Data to process START
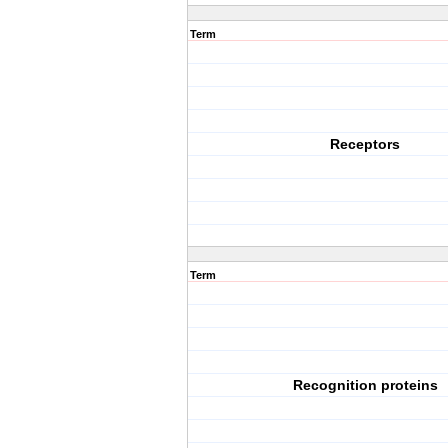
Term
Receptors
Term
Recognition proteins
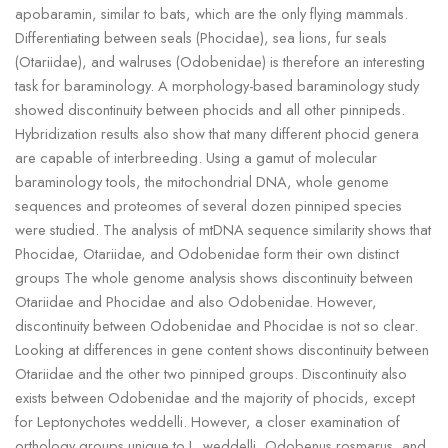
apobaramin, similar to bats, which are the only flying mammals.
Differentiating between seals (Phocidae), sea lions, fur seals
(Otariidae), and walruses (Odobenidae) is therefore an interesting
task for baraminology. A morphology-based baraminology study
showed discontinuity between phocids and all other pinnipeds.
Hybridization results also show that many different phocid genera
are capable of interbreeding. Using a gamut of molecular
baraminology tools, the mitochondrial DNA, whole genome
sequences and proteomes of several dozen pinniped species
were studied. The analysis of mtDNA sequence similarity shows that
Phocidae, Otariidae, and Odobenidae form their own distinct
groups The whole genome analysis shows discontinuity between
Otariidae and Phocidae and also Odobenidae. However,
discontinuity between Odobenidae and Phocidae is not so clear.
Looking at differences in gene content shows discontinuity between
Otariidae and the other two pinniped groups. Discontinuity also
exists between Odobenidae and the majority of phocids, except
for Leptonychotes weddelli. However, a closer examination of
orthology groups unique to L. weddelli, Odobenus rosmarus, and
Data to process END
§ Task objective:
Search the records for the string "also" and report each line that has it.

§ Reply:
Hybridization results also show that many different phocid genera
Otariidae and Phocidae and also Odobenidae. However,
Otariidae and the other two pinniped groups. Discontinuity also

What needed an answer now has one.